Thursday, March 20, 2008

Strengthen the core of your writing

There are countless screenwriting gurus and mentors, each with their own valuable nuggets of advice on how to write a viable screenplay. One of the things they all advise in one form or another, is to know what your script is really about. Not how the plot progresses, but why you’ve written it that particular way.

That sounds terribly trite and simple, yet it’s often one of the most difficult and important things to articulate consciously. Especially if you want to avoid generic, hack writing.
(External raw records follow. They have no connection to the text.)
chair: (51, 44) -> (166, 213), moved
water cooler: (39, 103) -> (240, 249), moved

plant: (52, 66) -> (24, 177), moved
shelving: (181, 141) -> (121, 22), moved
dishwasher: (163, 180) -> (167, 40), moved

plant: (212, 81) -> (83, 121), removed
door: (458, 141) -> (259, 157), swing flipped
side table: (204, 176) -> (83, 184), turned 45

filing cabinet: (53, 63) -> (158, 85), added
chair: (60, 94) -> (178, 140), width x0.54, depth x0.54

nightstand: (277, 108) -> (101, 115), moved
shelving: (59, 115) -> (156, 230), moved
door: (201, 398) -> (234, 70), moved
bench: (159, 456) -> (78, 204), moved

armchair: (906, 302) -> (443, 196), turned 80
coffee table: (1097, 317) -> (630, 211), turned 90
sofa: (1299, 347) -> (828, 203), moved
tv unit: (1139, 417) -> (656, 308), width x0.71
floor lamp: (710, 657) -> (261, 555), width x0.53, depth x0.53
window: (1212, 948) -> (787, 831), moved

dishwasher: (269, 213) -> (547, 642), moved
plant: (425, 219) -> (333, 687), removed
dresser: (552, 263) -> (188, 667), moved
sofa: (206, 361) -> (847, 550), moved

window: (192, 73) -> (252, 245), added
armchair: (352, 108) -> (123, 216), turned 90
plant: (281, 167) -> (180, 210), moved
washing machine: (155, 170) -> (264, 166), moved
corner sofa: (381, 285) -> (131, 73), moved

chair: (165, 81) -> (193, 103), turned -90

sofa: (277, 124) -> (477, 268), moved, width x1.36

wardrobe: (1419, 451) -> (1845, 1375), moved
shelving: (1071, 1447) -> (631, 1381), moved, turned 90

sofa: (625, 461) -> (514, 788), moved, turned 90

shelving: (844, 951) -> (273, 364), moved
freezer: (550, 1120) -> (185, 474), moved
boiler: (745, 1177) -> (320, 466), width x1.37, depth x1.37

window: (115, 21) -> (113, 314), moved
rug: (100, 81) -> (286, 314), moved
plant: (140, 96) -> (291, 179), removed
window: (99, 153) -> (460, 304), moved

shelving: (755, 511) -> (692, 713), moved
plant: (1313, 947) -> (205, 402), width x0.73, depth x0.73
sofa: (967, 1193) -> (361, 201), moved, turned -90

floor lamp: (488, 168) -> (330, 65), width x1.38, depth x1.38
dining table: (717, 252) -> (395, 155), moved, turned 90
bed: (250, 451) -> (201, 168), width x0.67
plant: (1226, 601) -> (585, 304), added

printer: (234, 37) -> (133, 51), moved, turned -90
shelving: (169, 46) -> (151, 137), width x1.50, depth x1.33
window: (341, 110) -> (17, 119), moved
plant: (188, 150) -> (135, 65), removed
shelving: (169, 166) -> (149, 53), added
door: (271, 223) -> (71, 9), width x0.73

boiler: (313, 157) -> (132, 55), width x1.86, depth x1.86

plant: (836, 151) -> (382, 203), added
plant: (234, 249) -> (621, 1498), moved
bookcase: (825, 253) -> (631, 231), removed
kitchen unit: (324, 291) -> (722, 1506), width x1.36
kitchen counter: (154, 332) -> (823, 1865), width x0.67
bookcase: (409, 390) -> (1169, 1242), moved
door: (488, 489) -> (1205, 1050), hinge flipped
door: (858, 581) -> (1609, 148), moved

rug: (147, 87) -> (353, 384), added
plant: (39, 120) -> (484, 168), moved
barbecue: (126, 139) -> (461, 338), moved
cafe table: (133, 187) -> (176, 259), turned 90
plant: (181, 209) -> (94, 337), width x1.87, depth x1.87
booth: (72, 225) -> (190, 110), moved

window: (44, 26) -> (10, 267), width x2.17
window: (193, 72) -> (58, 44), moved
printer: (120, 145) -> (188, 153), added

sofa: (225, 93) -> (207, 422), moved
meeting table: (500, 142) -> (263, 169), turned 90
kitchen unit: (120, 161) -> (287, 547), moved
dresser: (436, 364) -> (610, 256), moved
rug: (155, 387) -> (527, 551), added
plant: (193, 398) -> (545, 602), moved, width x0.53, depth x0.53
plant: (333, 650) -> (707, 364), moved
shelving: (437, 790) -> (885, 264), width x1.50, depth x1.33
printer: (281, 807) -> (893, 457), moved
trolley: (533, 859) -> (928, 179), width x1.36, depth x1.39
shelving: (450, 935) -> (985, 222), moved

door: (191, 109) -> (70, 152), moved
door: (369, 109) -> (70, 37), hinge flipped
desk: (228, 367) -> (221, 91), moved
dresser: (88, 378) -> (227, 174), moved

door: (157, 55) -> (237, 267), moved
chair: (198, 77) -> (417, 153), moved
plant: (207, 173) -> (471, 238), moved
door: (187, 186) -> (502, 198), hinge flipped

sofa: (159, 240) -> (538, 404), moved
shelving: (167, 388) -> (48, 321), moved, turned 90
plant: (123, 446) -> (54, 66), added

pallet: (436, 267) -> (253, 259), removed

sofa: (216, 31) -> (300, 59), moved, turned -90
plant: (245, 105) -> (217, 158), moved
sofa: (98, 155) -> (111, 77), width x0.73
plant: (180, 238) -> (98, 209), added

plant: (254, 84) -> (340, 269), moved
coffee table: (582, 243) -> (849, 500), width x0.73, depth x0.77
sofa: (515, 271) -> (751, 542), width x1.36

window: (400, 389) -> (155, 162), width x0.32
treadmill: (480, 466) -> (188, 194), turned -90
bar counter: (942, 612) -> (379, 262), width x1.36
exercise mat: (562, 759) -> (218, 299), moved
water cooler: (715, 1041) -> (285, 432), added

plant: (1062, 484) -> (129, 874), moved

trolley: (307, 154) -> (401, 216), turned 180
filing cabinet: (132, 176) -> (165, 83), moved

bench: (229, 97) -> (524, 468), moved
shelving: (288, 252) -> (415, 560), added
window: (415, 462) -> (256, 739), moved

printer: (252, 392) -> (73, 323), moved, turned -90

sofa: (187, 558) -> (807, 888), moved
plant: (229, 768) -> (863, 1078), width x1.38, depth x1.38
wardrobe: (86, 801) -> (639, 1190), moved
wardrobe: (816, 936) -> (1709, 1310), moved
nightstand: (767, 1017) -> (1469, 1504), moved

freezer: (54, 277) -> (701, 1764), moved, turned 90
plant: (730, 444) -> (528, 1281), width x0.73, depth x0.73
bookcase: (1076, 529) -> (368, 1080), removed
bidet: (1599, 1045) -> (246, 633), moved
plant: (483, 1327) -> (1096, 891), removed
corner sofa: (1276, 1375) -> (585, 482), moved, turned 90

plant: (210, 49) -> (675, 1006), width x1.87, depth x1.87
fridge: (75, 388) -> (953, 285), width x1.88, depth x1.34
Whether you call this theme, premise, story promise, designing principle, controlling idea, it all boils down to the same thing, which I’ve decided to call the DNA of the story. By that I mean a basic, abstract, philosophical understanding of what you’re exploring in the story. It doesn’t refer directly to the specifics of characters or plot, but it does describe the basic question or statement to which everything in the screenplay relates.

Scientifically, this metaphor probably makes no sense whatsoever. In fact I don’t pretend to know the first thing about genetics. But I find the commonly used meaning of DNA useful for maintaining a focus during the writing: An individually configured set of potentials, present in every cell of a living organism, according to which everything in the organism grows.

If on a fundamental level, each and every aspect of your screenplay stems from the same idea, then you create a very pleasing and engaging kind of unity. You’re able to let your characters lead you wherever they want because you know which aspects of what they show you are relevant and which are not. You’re able to make intelligent, original choices about locations, conflicts, dialogue, and so on, because you know what you’re exploring.

Your story DNA might be a bulleted list of questions. It might be a pithy political or psychological statement. Perhaps it’s a nagging ethical question or some futuristic speculation. It doesn’t matter exactly what form it takes, as long as you, the writer, can use it as a touchstone during the writing process.

I’m off to genetically modify my latest brainchild.